- Artikel ini adalah materi dalam panel diskusi “Berguru pada Kekuatan Perempuan Marginal dalam Teks Lama dan Baru”, serangkaian Singaraja Literary Festival (SLF), Sabtu, 24 Agustus 2024, di Sasana Budaya, Singaraja, Bali
- Artikel ini disiarkan atas kerjasama tatkala.co dan Singaraja Literary Festival (SLF), 23-25 Agustus 2024
***
WIKU Tapini adalah seorang pendeta perempuan yang bertanggungjawab atas penyediaan wewantenan (sesajian) untuk banyak upacara besar di Bali. Telah banyak diketahui bahwa di Bali terdapat banyak ragam upacara keagamaan.
Orang Bali memercayai upacara-upacara itu sebagai sarana untuk menjaga keseimbangan hubungan antara manusia dengan Tuhan, dengan manusia sendiri, dan dengan alam.
Selain upacara yang dilakukan setiap hari, ada upacara yang diselenggarakan secara berkala setiap 15 hari, satu bulan, enam bulan, satu tahun (Ngusaba), sepuluh tahun (Panca Bali Krama), dan 100 tahun (Eka Dasa Rudra). Dalam setiap upacara itu selalu ada persembahan yang dinamakan wewantenan.

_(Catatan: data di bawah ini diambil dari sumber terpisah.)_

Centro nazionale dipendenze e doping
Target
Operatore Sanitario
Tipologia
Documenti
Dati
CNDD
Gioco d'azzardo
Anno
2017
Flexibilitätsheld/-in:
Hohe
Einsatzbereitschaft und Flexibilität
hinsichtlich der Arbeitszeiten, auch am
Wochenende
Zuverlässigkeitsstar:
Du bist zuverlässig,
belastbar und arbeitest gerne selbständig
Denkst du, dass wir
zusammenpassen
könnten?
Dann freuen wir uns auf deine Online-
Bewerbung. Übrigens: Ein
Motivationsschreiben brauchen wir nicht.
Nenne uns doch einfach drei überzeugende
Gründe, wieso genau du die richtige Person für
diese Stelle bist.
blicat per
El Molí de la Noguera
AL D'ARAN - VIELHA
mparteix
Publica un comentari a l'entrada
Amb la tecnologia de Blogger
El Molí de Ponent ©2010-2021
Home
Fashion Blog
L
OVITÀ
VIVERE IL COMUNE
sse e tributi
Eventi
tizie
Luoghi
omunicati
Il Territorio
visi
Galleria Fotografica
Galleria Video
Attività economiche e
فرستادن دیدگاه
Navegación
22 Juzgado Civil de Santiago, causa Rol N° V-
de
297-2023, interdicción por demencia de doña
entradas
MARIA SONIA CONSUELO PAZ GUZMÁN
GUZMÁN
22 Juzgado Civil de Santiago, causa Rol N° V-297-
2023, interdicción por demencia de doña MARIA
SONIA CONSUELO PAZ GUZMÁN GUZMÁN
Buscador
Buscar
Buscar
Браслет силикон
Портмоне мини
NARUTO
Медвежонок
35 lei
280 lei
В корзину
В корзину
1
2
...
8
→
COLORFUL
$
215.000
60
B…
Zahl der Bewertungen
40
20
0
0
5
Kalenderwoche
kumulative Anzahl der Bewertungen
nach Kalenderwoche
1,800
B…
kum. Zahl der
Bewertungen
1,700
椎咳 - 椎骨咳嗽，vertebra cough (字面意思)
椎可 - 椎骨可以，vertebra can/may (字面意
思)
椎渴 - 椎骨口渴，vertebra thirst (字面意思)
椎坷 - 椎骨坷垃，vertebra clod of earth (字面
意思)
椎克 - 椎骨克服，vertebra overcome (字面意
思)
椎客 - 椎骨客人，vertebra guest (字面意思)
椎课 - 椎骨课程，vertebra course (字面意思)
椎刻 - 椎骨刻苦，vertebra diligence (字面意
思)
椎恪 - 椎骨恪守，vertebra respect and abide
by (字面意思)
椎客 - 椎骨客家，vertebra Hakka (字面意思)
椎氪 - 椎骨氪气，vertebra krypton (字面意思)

Wewantenan untuk upacara sehari-hari sangat sederhana sehingga masyarakat—umumnya kaum perempuan—dapat menyiapkannya sendiri. Wewantentan untuk upacara menengah lebih rumit, namun banyak masyarakat pandai membuatnya.
Sedangkan wewantenan untuk upacara besar macam Panca Bali Krama dan Eka Dasa Rudra hanya sedikit saja orang Bali yang menguasainya. Jumlahnya mungkin kurang dari jumlah jari sebelah telapak tangan.
Maklum, wewantenan tersebut memang banyak dan rumit. Dan, orang Bali sangat memercayai kesalahan dalam membuat wewantenan akan berakibat buruk pada masyarakat yang turut dalam upacara itu.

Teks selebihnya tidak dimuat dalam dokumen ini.